Après la phase de recherche (travail individuel ou en groupes), l’enseignant organise une mise en commun : il compare les démarches, repère les invariants efficaces (rapports constants, prix unitaire constant), nomme les objets mathématiques (coefficient de proportionnalité), et stabilise des critères de validation. L’institutionnalisation consiste à produire un énoncé reconnu collectivement (définition/propriété) et à relier ce savoir à des outils (tableau, graphique, coefficient) ainsi qu’à des usages (modélisation, comparaison, prévision).

6.8 Analyse didactique synthétique

Élément Analyse
Savoir visé Proportionnalité (critère multiplicatif, coefficient, distinction avec croissance)
Tâche Comparer des offres et justifier une décision
Milieu Données numériques, outils de calcul, contrôles par cohérence (rapports, unité)
Dévolution Choix de la stratégie laissé aux élèves, méthode non prescrite d’emblée
Obstacles Raisonnements additifs, confusion “ça augmente” / “c’est proportionnel”
Validation Critères mathématiques : rapport constant, prix unitaire constant, coefficient
Institutionnalisation Stabilisation des critères, introduction du vocabulaire, outillage (tableau, coefficient)
Illustration en classe : situation didactique sur la proportionnalité (offres de photos)
Illustration de classe — Exemple de situation didactique (proportionnalité : comparaison d’offres d’impression de photos).

6.9 Point clé (formation)

Point clé : ce n’est pas la “forme” d’une activité qui en fait une situation didactique, mais la fonction du savoir dans la situation. Si l’enseignant fournit dès le départ la règle et la méthode, la tâche se transforme en exercice d’application ; si le milieu ne permet aucun contrôle, la recherche devient dépendante de la validation professorale. La situation didactique organise au contraire la nécessité du savoir, la possibilité d’initiative et des critères de validation accessibles aux élèves.

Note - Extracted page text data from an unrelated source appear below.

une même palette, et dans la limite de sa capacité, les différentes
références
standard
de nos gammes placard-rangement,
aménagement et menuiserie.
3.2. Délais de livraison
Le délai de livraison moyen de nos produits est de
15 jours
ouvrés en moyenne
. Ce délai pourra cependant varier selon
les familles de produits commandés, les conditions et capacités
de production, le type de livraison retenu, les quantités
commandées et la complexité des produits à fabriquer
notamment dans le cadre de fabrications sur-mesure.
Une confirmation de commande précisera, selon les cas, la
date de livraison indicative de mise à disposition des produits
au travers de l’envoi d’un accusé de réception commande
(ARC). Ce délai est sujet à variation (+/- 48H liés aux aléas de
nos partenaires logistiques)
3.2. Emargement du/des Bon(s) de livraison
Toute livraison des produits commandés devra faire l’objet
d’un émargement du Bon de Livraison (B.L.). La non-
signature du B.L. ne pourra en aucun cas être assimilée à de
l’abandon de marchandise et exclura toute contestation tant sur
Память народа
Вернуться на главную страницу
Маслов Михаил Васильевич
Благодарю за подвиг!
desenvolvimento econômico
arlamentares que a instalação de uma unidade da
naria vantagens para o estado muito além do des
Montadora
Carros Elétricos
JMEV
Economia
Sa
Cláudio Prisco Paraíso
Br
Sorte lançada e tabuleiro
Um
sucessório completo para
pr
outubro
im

7. Intérêts pour la formation des enseignants

L’analyse de situations didactiques permet de développer une posture professionnelle fondée sur l’anticipation et l’analyse : clarifier le savoir visé, identifier les variables didactiques, prévoir des stratégies et obstacles, organiser des formes de validation, préparer l’institutionnalisation. Elle favorise le passage d’une logique d’application de méthodes à une logique de conception raisonnée des conditions d’apprentissage.

8. Limites et mésusages

La notion de situation didactique perd de sa portée lorsqu’elle est réduite à une activité “motivante” sans enjeu de savoir explicite, ou lorsque l’intervention de l’enseignant neutralise le milieu en prescrivant trop tôt les procédures attendues. Un autre mésusage consiste à surcharger la situation de consignes ou d’aides, ce qui réduit l’initiative des élèves et empêche l’émergence de stratégies distinctes.

La situation didactique constitue un cadre théorique puissant pour penser l’enseignement des mathématiques. Elle permet de comprendre l’apprentissage comme le résultat d’interactions structurées entre le savoir, l’élève et le milieu, et fournit des outils essentiels pour la formation et la recherche en didactique.

  • Brousseau, G. (1998). Théorie des situations didactiques. La Pensée Sauvage.
  • Artigue, M. (1988). Ingénierie didactique. Recherches en Didactique des Mathématiques.
  • Revue Recherches en Didactique des Mathématiques.